There was a time before I knew about snakes. I knew about Eve and her issues with serpents but I didn’t personally know about snakes. I’m not sure why I decided that snakes were awful. Maybe it was the picture in my children’s Bible. The picture of the beautiful woman and man standing beside the tree holding an apple while the snake looked straight into their eyes. Or, perhaps it was the story of the mongoose and the awful cobras.

But the beginning happened one summer day in the neighborhood with streets lined in magnolia trees. The back yard was amazing. I would step out on the concrete back steps with the swirly iron railings. On my left was a thick line of juniper trees with their brilliant lacy green leaves and complicated blue berries. To the right was an enormous pecan tree. Directly in front was a white garage that divided the front part of the yard from the back. The passage way to the back was lined with asparagus plants. They were magnificent. They were the perfect hiding place for fairies and angels.
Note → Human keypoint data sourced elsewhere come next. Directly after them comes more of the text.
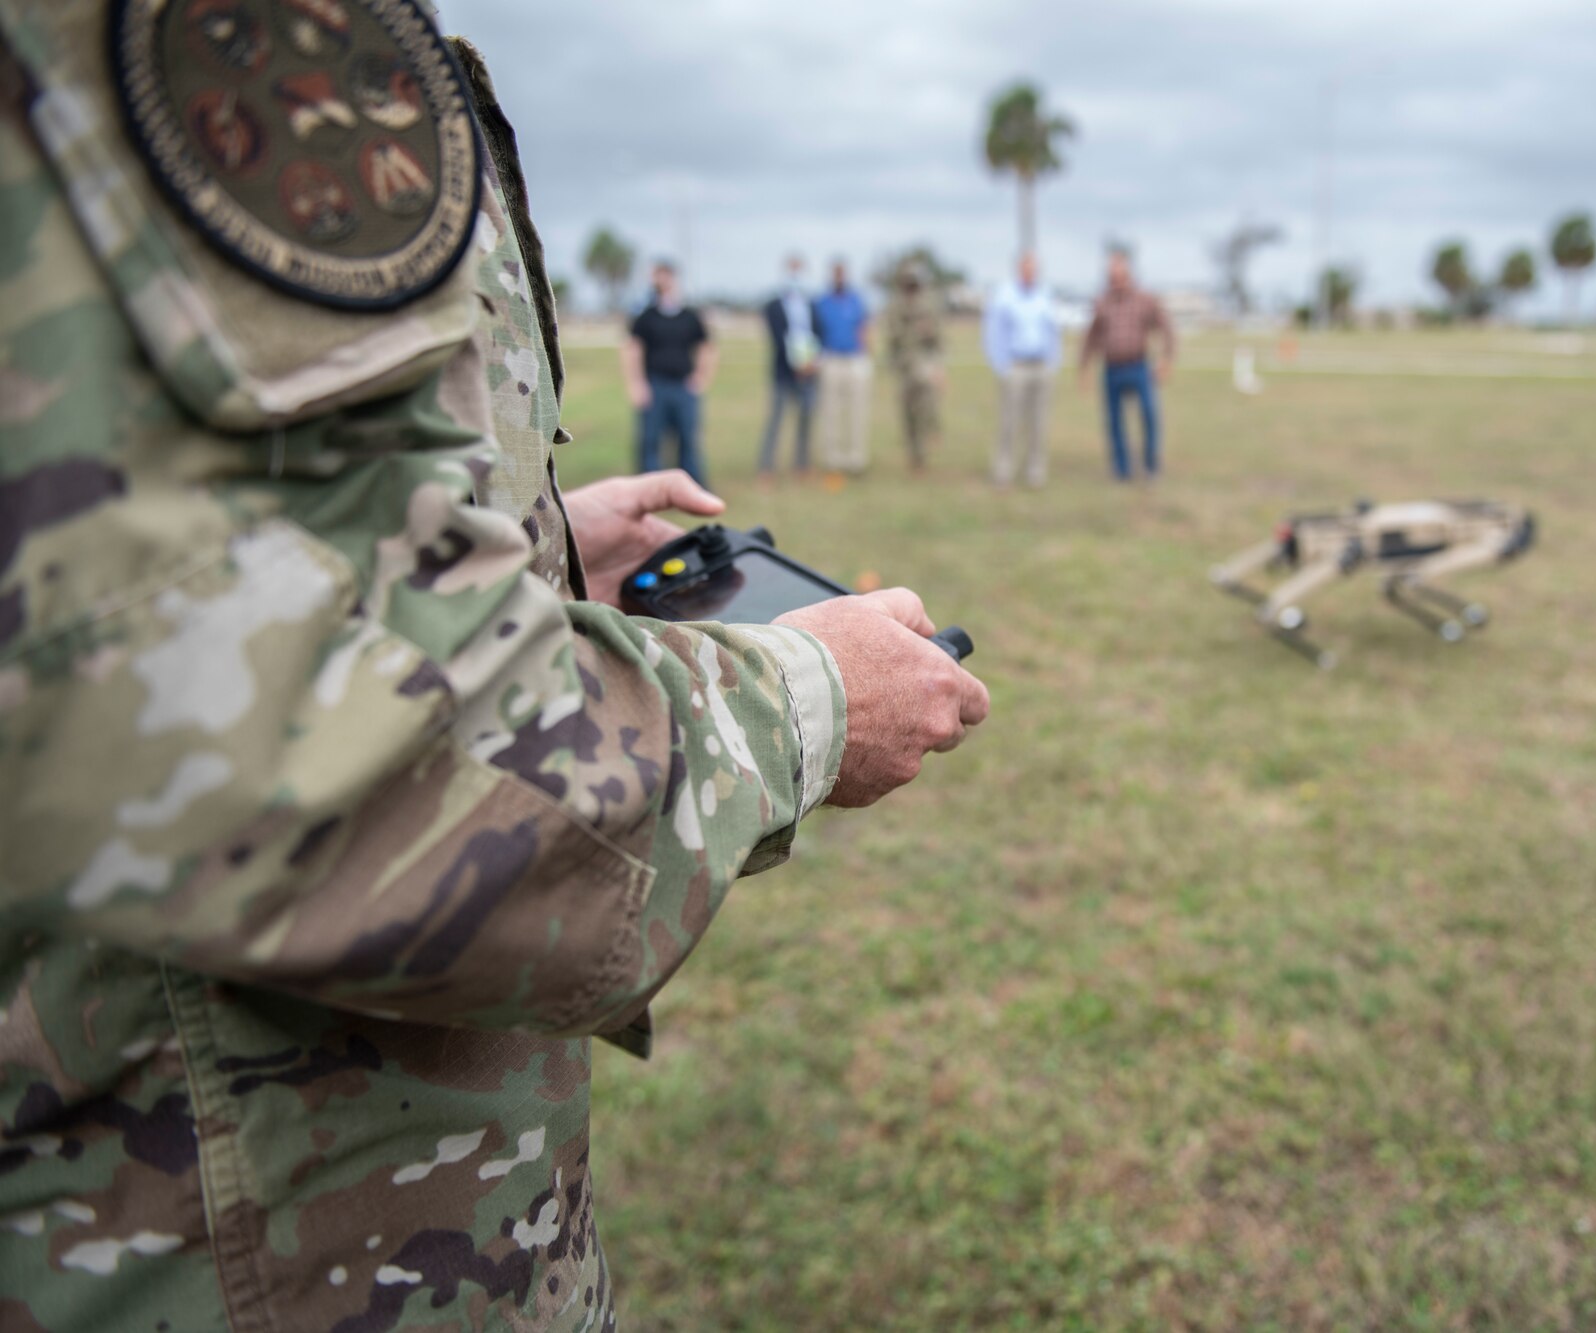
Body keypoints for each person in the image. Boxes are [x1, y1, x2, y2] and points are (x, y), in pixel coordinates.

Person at [0, 10, 989, 1331]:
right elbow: (278, 748)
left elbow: (194, 561)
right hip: (237, 1250)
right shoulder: (175, 41)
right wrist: (806, 703)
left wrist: (535, 543)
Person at [1079, 245, 1176, 481]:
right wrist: (1084, 367)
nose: (1116, 281)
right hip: (1112, 369)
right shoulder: (1102, 303)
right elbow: (1092, 335)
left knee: (1148, 415)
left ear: (1129, 275)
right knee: (1114, 421)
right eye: (1112, 277)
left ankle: (1151, 465)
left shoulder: (1145, 300)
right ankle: (1122, 469)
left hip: (1138, 366)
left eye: (1120, 276)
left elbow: (1166, 329)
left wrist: (1166, 359)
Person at [623, 258, 715, 486]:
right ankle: (650, 488)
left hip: (683, 385)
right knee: (651, 440)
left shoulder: (690, 316)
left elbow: (706, 347)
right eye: (657, 276)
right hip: (655, 384)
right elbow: (633, 350)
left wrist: (701, 377)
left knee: (688, 439)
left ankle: (691, 487)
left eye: (665, 275)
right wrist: (637, 384)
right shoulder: (646, 316)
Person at [982, 251, 1061, 487]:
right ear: (1019, 269)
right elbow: (993, 333)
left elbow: (1053, 332)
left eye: (1033, 268)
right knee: (1009, 422)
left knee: (1039, 423)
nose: (1030, 272)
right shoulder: (1004, 296)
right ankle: (1004, 470)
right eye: (1026, 268)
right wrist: (1001, 365)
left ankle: (1035, 471)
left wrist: (1053, 362)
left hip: (1041, 365)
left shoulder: (1044, 296)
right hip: (1015, 365)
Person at [759, 253, 821, 478]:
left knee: (805, 421)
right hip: (784, 372)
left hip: (809, 372)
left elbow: (817, 333)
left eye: (799, 269)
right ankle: (766, 468)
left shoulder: (812, 304)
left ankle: (802, 466)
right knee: (775, 421)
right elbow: (777, 338)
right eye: (792, 269)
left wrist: (810, 363)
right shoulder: (773, 306)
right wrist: (796, 363)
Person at [883, 259, 946, 470]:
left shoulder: (928, 306)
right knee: (907, 413)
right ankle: (914, 454)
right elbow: (893, 338)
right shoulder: (896, 307)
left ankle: (928, 441)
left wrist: (938, 366)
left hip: (924, 365)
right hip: (904, 367)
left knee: (926, 408)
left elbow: (937, 340)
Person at [812, 259, 872, 474]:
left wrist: (866, 356)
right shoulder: (823, 301)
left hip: (854, 359)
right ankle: (832, 459)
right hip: (831, 359)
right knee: (831, 411)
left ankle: (856, 459)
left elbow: (864, 327)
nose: (839, 277)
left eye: (842, 273)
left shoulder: (855, 299)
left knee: (857, 411)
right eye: (836, 273)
The far side of the garage was lined in blackberry bushes.
It was the in the blackberry bushes where the beginning happened. One summer day in my magical neighborhood I reached my hand into the bush to grab a berry. One quick bite before dinner and no one would ever know. As I reached in, a snake slithered through the branches and over my toes.

In that moment, I took flight. In that moment, I realized that the beauty surrounding me was tainted. It was tainted beyond any hope of reconciliation. My back yard that held so many intricate examples of God’s creation held the most horrible of all the creations. How was I supposed to step foot in that yard ever again? The rest of the summer I lurked just inside the kitchen door looking out the small window at my playground terrified that if I were to step out there the snakes would swarm.

And that was the beginning. It is a somewhat sad, almost pathetic beginning but it was the beginning. Up to that point, God was easy. God was there. God created us. God loved us. God would protect us. There was safety. Then, in that moment, all safety was removed. The terror of the unknown washed over me and held me. That though was just the beginning. The rest of the story is much happier. Well, it ends well anyway.